Show de boucane libéral sur la langue
C’était le 1er décembre 2018. Vêtue d’une écharpe blanche et verte aux couleurs des FrancoOntariens, Mélanie Joly promet de tenir tête au gouvernement conservateur de Doug Ford, qui vient d’annoncer des coupes sans précédent aux services en français dans la province.
« Vous êtes beaux, vous êtes forts, vous êtes fiers », scande-t-elle devant une foule compacte de milliers de personnes réunies à Ottawa pour crier leur colère contre le gouvernement de Doug Ford.
« Aujourd’hui à travers le pays, on est tous Franco-Ontariens ! »
Le moment est historique. Les francophones de l’Ontario sortent dans la rue par dizaines de milliers.

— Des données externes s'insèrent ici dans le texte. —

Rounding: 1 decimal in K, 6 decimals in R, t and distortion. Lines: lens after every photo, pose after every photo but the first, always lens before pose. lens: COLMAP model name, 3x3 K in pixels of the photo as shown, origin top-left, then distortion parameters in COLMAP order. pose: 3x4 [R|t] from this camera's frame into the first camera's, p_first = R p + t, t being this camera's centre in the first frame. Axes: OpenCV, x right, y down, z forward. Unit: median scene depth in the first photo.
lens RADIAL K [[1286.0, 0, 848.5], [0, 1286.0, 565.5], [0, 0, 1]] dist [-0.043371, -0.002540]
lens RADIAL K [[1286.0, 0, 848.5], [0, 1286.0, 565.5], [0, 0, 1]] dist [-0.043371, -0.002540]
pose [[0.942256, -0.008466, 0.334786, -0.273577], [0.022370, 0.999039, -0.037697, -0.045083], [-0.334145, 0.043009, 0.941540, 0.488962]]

Doug Ford a fini par reculer, en bonne partie, mais pas complètement.
RENAISSANCE
Mélanie Joly a mis de l’argent sur la table pour sauver le projet d’université franco-ontarienne. Ça lui faisait une belle jambe, à elle et son gouvernement, en plus d’embarrasser les conservateurs à Ottawa.
C’est le début d’une renaissance pour Mélanie Joly, qui vient de passer des années difficiles à Patrimoine canadien, embourbée dans le fiasco de la taxe Netflix.

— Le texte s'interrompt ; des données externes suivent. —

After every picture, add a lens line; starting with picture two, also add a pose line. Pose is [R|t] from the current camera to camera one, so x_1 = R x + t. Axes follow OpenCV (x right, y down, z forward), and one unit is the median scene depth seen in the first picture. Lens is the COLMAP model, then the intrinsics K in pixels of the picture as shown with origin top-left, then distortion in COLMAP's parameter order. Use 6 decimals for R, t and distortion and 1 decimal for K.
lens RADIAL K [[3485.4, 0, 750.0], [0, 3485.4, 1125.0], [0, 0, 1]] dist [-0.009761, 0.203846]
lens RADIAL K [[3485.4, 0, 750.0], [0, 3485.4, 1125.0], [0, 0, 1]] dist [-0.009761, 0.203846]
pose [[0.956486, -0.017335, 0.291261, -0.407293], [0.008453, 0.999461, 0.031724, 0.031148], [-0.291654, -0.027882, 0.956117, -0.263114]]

Rétrogradée au Tourisme à l’été 2018, l’ambitieuse ministre profite de la tempête linguistique en Ontario pour se remettre en selle.
Elle s’est trouvé un nouveau cheval de bataille, celui du français.

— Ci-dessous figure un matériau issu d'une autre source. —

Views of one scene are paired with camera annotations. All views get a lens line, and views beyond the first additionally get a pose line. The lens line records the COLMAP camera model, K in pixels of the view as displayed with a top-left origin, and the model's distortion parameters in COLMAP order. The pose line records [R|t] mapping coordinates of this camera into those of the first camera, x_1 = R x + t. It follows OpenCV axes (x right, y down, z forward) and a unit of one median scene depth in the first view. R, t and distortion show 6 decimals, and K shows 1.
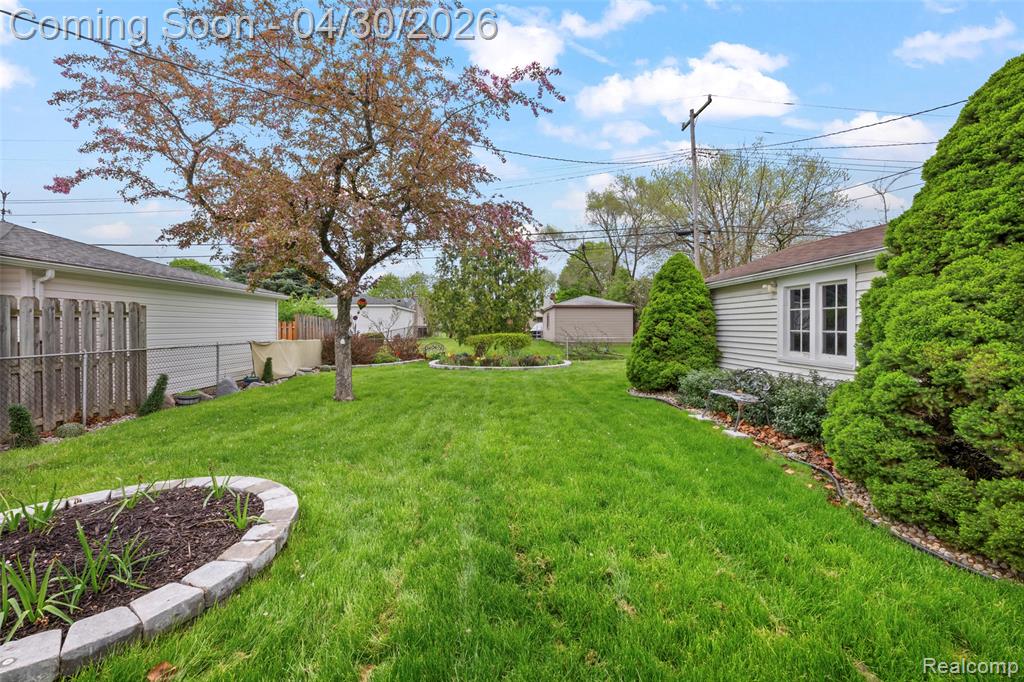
lens RADIAL K [[412.6, 0, 510.2], [0, 412.6, 334.9], [0, 0, 1]] dist [-0.002702, 0.000976]
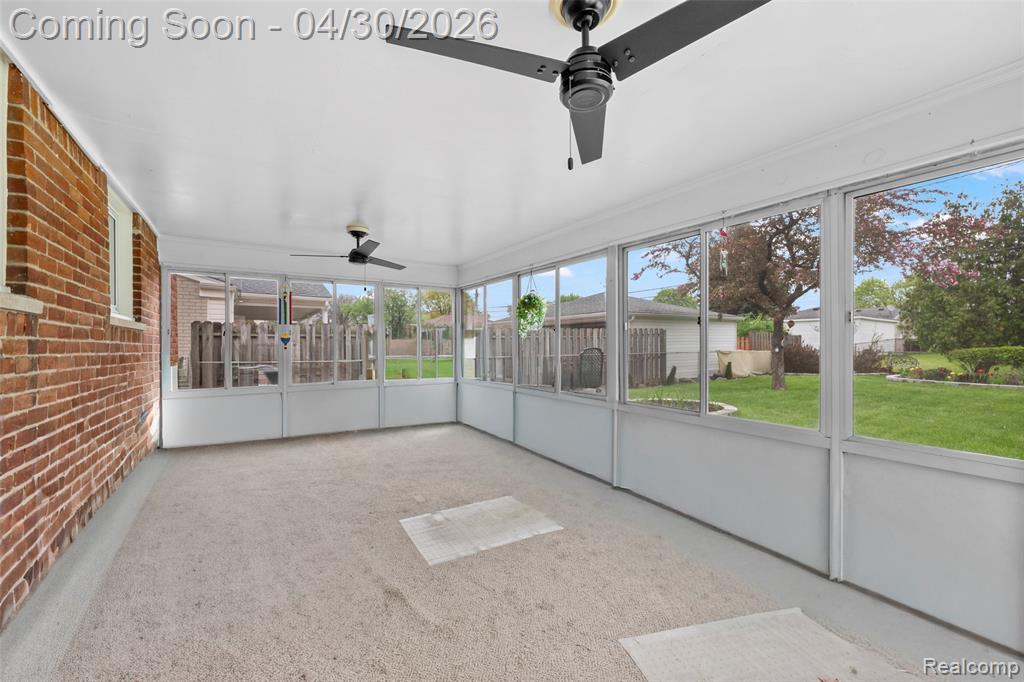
lens RADIAL K [[412.6, 0, 509.0], [0, 412.6, 346.6], [0, 0, 1]] dist [-0.002702, 0.000976]
pose [[0.517431, 0.002716, -0.855721, 0.398138], [-0.008428, 0.999963, -0.001922, 0.015915], [0.855684, 0.008206, 0.517434, -0.649590]]
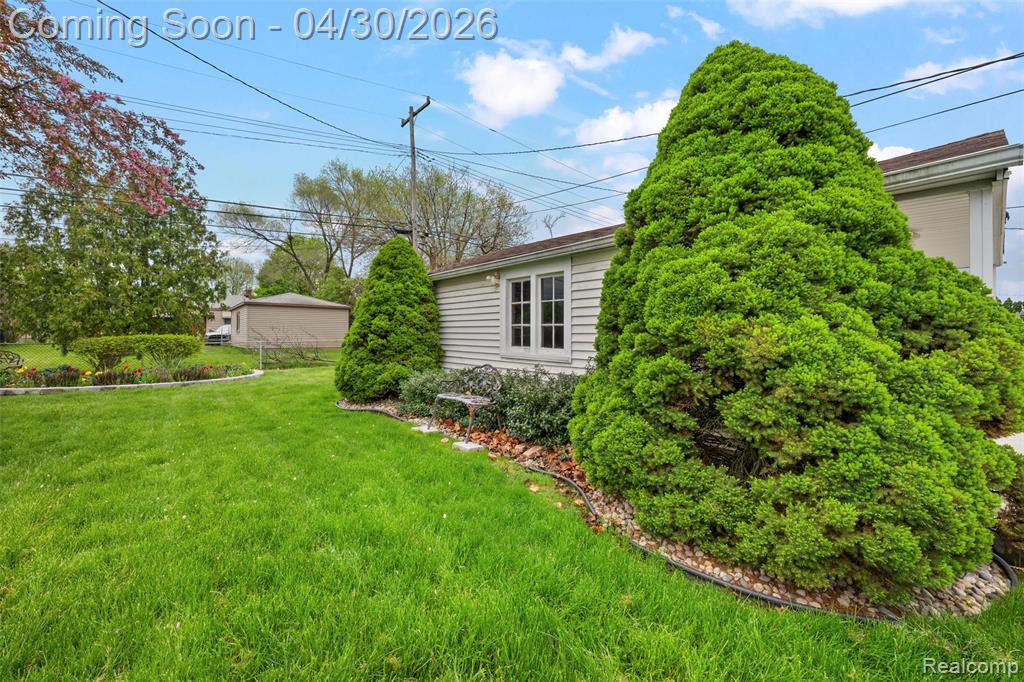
lens RADIAL K [[412.6, 0, 515.6], [0, 412.6, 327.5], [0, 0, 1]] dist [-0.002702, 0.000976]
pose [[0.783693, 0.015044, 0.620966, 0.083148], [0.006085, 0.999473, -0.031893, 0.023904], [-0.621119, 0.028773, 0.783188, 0.223804]]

Mais les élections fédérales de l’automne 2019 ne se passent pas comme prévu pour les libéraux, devenus minoritaires à la faveur d’une autre renaissance, celle du Bloc Québécois.
Personne ne l’a vu venir, et certains libéraux du Québec s’en veulent.
C’est ainsi que débute le virage nationaliste du PLC, porté par Mélanie Joly.
Le parti renie son héritage trudeauiste père en reconnaissant que le français doit être la seule langue officielle du Québec.
Tout le monde est un peu médusé, le Bloc crie à l’opportunisme.
On promet une réforme de la Loi sur les langues officielles en reconnaissant aussi que le français a besoin d’amour, plus que l’anglais.
Finie cette idée que les deux communautés minoritaires, la franco dans le reste du pays et l’anglo au Québec, doivent être mises sur un pied d’égalité. Le fédéral a aussi son rôle à jouer pour promouvoir le français au Québec.
Certains députés montréalais grincent des dents, mais rentrent dans le rang.
Le contexte politique lui est favorable, et Mélanie Joly a l’oreille du premier ministre.
Mais aujourd’hui, le virage nationaliste des libéraux prend l’eau.
RÉBELLION
Marc Garneau, Emmanuella Lambropoulos, Patricia Lattanzio et Anthony Housefather représentent des circonscriptions à forte concentration anglophone.
Les quatre députés rebelles montréalais se sentent investis d’une mission, soit celle de ralentir la réforme des langues officielles de leur propre gouvernement. Car elle va à leur avis trop loin, en reconnaissant entre autres la légitimité de la loi 96, la réforme de la langue française de la CAQ.
Des députés qui tentent de saboter un projet de loi mis de l’avant par leur propre formation politique, c’est exceptionnel.
On aurait pu penser que les récalcitrants auraient subi des conséquences. Or, il n’en est rien. Justin Trudeau a passé l’éponge comme si de rien n’était.
Doit-on en comprendre que le premier ministre calcule que c’était politiquement payant d’envoyer ce signal à la communauté anglophone de Montréal ?
LEÇON FRANCO-ONTARIENNE
On se doute depuis longtemps que la nouvelle ministre des langues officielles, Ginette Petitpas-Taylor, n’a pas la même autorité sur ses collègues que Mélanie Joly.
La preuve en est faite.
Elle n’a pas levé le petit doigt pour remettre à leur place les quatre Montréalais.
C’est un député franco-ontarien, Francis Drouin, qui a signé la fin de la récréation, en dénonçant le « show de boucane » de ses collègues du « Montreal Island ».
Est-ce un hasard si la leçon de fierté linguistique chez les libéraux, comme en 2018, arrive de l’Ontario français ?
VERNIS NATIONALISTE
Le vernis nationaliste des libéraux craque de partout.
Ajoutons à cet épisode récent celui de la nomination d’Amira Elghawaby.
Le PLC n’est pas le PLQ. Ses appuis ne sont pas cantonnés qu’à Montréal, chez les anglophones et les allophones.
Justin Trudeau domine le Québec dans les intentions de vote depuis des mois, sinon des années.
Le Québec, c’est son château fort, à l’échelle du pays.
Or, la fragile posture nationaliste des libéraux québécois vacille.
À moins que cela ne fût, au bout du compte, qu’un show de boucane.